The laugh that escapes me makes Liam smile too. Of course it was both. They come in all doe-eyed and eager, thinking they've landed some corporate dream job. Then they see what we really are. What I really am. They run.
Smart girls.
"I'll make some calls." Liam heads for the door, then pauses. "Pietro, you need to ease up on them. We can't keep—"
"What? Can't keep what?" I stand too fast, the room tilting. "Can't keep hemorrhaging money? Can't keep losing territory? Can't keep failing the family?"
"That's not what I—"
"Get me another secretary, Liam. One who won't fold at the first sign of blood."
He leaves without another word, smart enough to recognize a lost cause. The office feels bigger with him gone, all these windows showing a city I'm supposed to control but can barely see through the haze.
I sink back into the leather chair, manifests scattered across the desk like accusations. Every error costs us. Every delay weakens us. Every moment I sit here drinking instead of leading proves what everyone already knows.
I'm not Riccardo. I'm not even Bruno.
I'm just the guy who lived when better men died.
NORA
Three weeks earlier. Boston.
The floorboards dig into my spine, splinters through the thin fabric of my blouse.
Declan's weight crushes my chest, his hands around my throat, thumbs pressing into my windpipe with methodical pressure.
The engagement ring—my grandmother's ring that he'd placed on my finger six months ago—cuts into my cheek as he forces my head to the side.
"You stupid bitch." His breath reeks of Jameson and rage. "You couldn't just leave it alone."
Black spots dance at the edges of my vision.
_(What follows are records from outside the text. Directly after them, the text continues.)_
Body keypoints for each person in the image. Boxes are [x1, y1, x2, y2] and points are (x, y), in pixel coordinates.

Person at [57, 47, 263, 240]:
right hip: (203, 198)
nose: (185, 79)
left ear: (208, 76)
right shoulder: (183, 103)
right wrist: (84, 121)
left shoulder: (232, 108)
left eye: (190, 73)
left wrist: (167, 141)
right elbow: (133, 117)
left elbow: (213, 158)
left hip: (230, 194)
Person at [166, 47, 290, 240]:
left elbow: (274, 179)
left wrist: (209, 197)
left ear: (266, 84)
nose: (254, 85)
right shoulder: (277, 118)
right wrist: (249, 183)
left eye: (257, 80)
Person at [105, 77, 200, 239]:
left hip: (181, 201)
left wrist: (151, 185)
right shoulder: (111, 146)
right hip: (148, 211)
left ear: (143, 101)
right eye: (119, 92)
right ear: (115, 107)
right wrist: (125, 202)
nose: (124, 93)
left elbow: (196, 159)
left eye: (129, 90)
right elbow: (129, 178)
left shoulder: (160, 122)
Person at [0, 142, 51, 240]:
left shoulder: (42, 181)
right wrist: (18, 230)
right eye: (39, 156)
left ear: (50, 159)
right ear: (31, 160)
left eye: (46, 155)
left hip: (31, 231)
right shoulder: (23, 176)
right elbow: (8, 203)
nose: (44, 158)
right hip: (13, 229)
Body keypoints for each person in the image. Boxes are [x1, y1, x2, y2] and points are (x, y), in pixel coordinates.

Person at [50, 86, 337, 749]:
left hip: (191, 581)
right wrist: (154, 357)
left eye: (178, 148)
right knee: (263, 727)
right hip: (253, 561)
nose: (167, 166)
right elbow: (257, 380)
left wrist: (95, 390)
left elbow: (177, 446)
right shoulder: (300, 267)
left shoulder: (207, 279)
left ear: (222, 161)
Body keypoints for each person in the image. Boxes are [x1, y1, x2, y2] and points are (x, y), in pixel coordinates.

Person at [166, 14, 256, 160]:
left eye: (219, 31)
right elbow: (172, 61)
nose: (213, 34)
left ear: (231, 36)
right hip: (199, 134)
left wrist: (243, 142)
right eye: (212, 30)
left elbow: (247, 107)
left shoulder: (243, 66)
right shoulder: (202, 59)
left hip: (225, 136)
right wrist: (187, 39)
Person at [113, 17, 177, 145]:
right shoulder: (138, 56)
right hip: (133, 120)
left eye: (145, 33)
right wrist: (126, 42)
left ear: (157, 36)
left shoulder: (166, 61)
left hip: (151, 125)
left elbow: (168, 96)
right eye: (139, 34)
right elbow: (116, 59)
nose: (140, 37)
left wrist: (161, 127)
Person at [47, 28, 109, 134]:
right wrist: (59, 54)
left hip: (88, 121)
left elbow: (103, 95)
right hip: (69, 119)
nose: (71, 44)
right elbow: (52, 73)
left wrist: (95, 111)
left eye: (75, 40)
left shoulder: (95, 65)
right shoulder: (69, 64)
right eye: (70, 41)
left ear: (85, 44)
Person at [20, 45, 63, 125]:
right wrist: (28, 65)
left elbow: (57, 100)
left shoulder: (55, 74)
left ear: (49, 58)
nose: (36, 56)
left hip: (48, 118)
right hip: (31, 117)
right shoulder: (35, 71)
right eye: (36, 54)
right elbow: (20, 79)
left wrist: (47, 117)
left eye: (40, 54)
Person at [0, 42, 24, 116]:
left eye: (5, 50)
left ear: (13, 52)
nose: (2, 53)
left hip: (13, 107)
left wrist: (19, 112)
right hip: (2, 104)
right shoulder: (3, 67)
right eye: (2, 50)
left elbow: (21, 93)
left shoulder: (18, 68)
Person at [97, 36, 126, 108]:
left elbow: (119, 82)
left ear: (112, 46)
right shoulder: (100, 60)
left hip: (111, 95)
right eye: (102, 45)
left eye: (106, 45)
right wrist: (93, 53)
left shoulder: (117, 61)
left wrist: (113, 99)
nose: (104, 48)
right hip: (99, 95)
My fingers claw at his wrists, nails breaking against his skin. Below me, a glossy photograph of him shaking a Murphy’s hand is smeared with my blood. Proof of his betrayal mixing with my own blood.
"Three years." His grip tightens. "Three fucking years I played the perfect soldier for your father. And you had to go digging."
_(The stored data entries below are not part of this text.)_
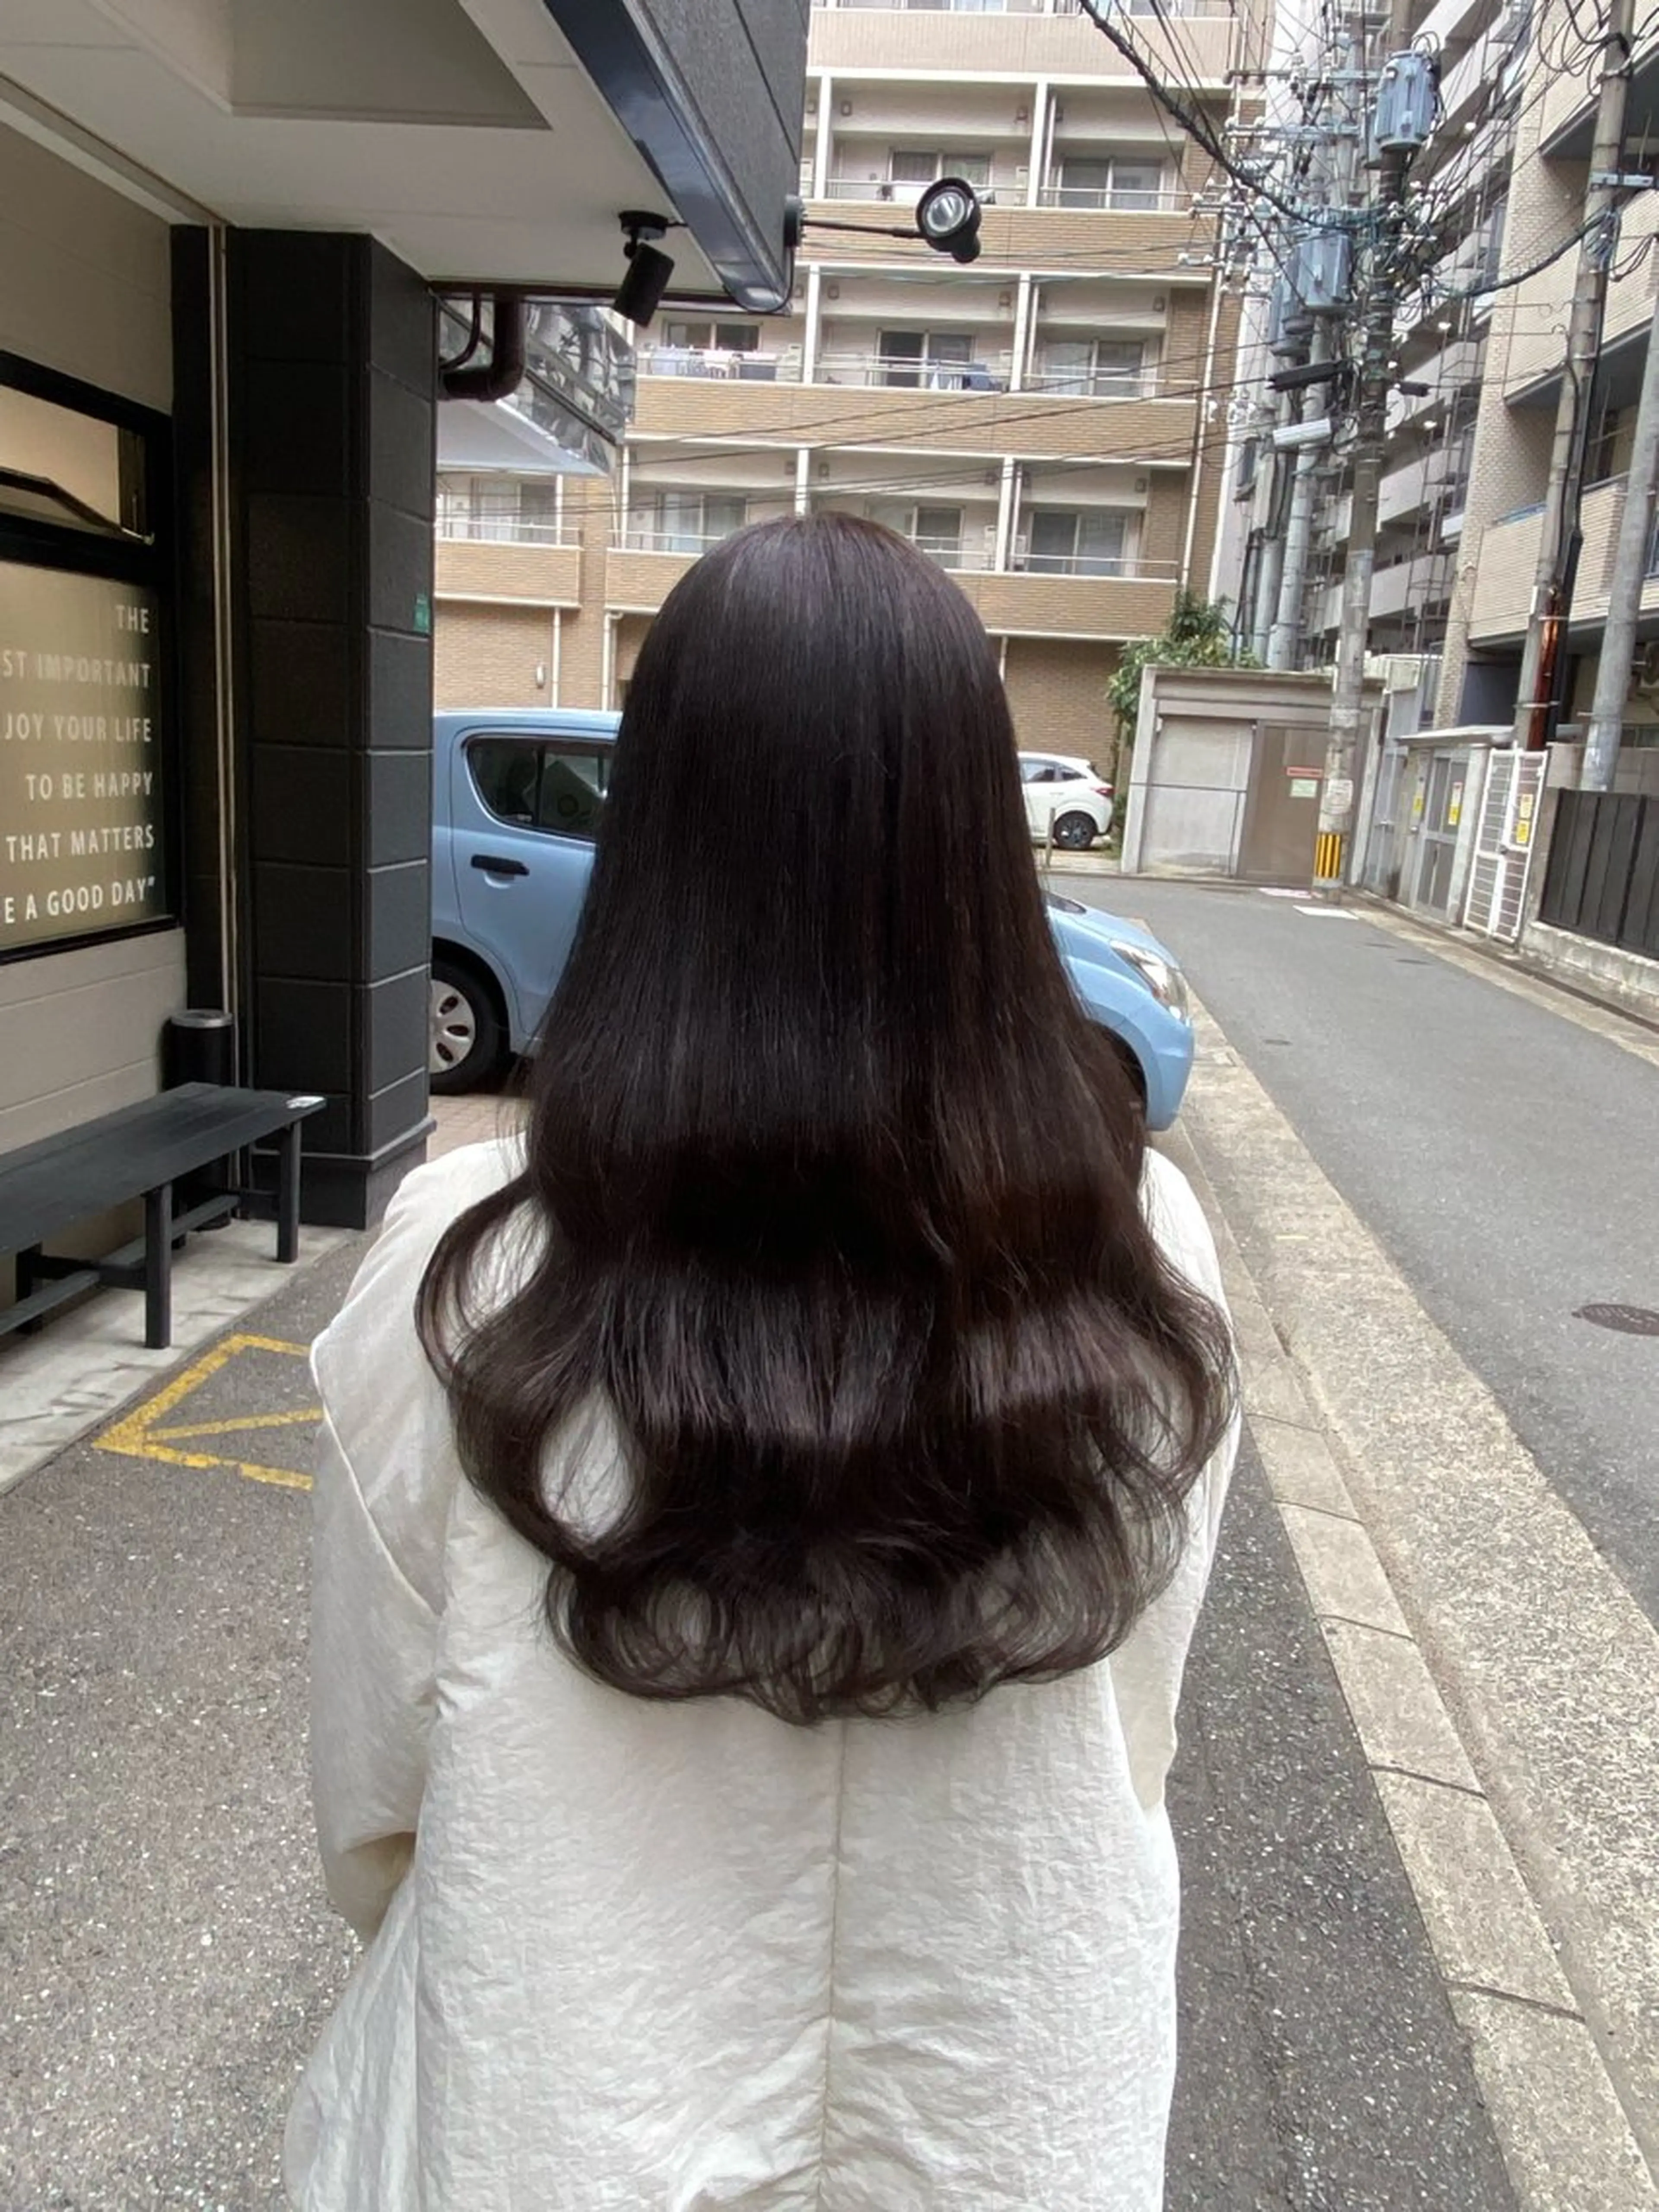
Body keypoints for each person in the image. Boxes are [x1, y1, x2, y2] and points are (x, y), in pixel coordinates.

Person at [286, 515, 1238, 2212]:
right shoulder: (1141, 1247)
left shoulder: (465, 1268)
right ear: (979, 848)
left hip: (564, 2116)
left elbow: (377, 1784)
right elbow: (1135, 1717)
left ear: (656, 828)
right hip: (1001, 2117)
My hand scrambles across the floor, searching. The lamp base. My fingers close around it just as the world starts going dark.
I swing hard.
The crack of crystal meeting skull echoes through the apartment. Declan's hands loosen as he staggers back, blood running from his temple. I roll away, gasping, my throat on fire. Every breath feels like swallowing glass.
"You're dead." He wipes blood from his eyes, reaching for the gun at his waist. "Your whole family is dead when I tell them what you've done."
I run.
Barefoot, bleeding, I burst through the apartment door and into the Boston night. September air cuts through my torn blouse, concrete scraping my feet raw. Behind me, Declan's cursing. A gunshot cracks. The brick beside my head explodes.
I don't stop.
Three blocks. Four. My feet leave bloody prints on sidewalk. A taxi idles at a red light, and I throw myself into the backseat.
"Drive. Please, just drive."
The cabbie's eyes find mine in the mirror, take in the bruises already forming on my throat, the blood on my face. I meet his eyes, my own pleading. He doesn't say a word. Just floors it.